The shoot was supposed to be routine—two idol powerhouses in tactical gear, striking fierce poses for a collab no one saw coming but everyone would obsess over. Huntrix and Saja Boys, together. Fire and ice. Blades and smirks. Fans already had shipping threads up before the camera shutters even clicked.
Mira was used to keeping her cool in front of flashing lights. She’d stared down hellspawn with blood on her boots and glitter in her hair. But then you walked in.
The lighting team hadn’t even adjusted the filters yet when she felt it—like her pulse had skipped rehearsal and gone straight into an encore. You didn’t even say anything. You just existed. Unapologetically hot. And worse, demon-hot. The kind that smelled like danger and smirked like they knew it.
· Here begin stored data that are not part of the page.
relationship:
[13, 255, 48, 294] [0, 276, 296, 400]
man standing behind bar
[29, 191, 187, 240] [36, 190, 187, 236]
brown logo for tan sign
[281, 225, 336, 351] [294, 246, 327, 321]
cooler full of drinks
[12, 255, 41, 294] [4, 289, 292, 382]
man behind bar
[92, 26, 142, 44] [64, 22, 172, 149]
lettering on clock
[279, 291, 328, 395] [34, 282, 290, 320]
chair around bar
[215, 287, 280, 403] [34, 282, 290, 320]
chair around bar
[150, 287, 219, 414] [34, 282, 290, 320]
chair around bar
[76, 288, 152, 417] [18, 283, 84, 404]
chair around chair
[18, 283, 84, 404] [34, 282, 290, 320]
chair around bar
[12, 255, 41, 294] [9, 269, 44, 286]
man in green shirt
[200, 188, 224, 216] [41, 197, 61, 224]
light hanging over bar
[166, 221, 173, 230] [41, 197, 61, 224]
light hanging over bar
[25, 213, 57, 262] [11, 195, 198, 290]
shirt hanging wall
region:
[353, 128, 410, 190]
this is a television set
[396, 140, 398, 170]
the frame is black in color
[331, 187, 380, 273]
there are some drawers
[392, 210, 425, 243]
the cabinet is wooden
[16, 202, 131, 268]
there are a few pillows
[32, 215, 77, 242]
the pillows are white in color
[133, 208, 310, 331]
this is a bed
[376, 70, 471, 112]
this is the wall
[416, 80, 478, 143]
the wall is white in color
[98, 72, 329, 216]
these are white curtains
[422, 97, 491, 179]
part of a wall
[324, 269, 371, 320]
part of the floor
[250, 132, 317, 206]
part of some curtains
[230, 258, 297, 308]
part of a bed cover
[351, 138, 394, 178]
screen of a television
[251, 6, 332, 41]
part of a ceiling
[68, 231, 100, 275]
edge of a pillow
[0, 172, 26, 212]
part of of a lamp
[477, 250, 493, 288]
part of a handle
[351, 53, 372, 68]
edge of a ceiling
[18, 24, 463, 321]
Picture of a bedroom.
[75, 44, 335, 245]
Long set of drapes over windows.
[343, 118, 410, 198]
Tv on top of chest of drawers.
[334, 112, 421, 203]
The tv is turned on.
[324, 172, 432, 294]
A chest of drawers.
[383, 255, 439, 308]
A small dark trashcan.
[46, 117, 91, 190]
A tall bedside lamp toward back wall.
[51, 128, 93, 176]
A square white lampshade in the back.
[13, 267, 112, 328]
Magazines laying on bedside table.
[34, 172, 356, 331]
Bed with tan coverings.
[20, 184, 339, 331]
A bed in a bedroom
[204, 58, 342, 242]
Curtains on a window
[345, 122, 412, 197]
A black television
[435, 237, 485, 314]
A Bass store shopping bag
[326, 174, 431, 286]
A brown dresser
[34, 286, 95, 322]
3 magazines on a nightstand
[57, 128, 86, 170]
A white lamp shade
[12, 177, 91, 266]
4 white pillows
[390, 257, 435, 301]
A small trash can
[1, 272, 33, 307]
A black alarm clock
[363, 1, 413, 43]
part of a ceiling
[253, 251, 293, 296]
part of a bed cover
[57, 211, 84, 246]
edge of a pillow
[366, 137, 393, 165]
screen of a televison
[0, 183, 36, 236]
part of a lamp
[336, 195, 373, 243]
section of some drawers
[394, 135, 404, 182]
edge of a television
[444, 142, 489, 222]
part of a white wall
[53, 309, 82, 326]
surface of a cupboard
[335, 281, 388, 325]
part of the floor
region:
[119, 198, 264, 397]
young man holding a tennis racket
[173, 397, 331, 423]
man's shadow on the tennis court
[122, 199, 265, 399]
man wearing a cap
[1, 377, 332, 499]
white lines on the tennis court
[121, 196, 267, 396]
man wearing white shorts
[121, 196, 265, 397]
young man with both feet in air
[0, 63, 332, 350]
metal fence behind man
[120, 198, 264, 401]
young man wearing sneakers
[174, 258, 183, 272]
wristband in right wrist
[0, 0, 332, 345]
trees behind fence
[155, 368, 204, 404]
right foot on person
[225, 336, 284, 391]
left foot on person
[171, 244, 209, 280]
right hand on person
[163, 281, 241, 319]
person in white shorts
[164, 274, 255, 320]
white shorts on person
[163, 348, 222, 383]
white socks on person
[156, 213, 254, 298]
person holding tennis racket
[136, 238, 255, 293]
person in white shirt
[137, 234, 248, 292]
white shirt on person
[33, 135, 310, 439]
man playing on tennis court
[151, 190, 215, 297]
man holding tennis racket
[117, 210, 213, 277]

She caught herself staring. Hard.
“Okay. Professional,” she muttered to herself under her breath, casually spinning her polearm with one hand while pretending not to size you up in full. “It’s just a photoshoot. With a demon. A ridiculously attractive one in tight combat pants—focus, Mira.”
The stylist clipped a reinforced shoulder plate into place on her tactical crop top. Mira rolled her neck, lip tugged between her teeth as she caught your reflection in the monitor. You adjusted your gloves. Her brain short-circuited.
They called action.
Mira slipped into position like a weapon being unsheathed—legs apart, stance wide, weapon perched on her shoulder like a throne. You were positioned close. Too close. Your arm brushed hers as the photographer circled. Her skin practically buzzed.
“Look intense. Look like you trust each other with your lives,” the director called.
Mira turned her head toward you, just enough. Just enough to let the camera catch the glint in her amber eyes—and the way she bit back a grin.
What the camera couldn’t catch was the war zone inside her. The way her breath snagged whenever your fingers brushed hers between takes. The way her mouth kept opening to say something snarky only to freeze when you met her gaze—too steady. Too knowing.
In the final setup, you were behind her, back to back, both holding stances like battle had just ended and you were the last two standing. The lights dimmed, the fans blew her hair just right—and Mira let her guard down just enough to whisper, to herself really:
"...Of course you're the hot one. Figures."
The flash went off.
That was the first click.
Not of the camera.
Of something breaking open. Quiet. Inevitable.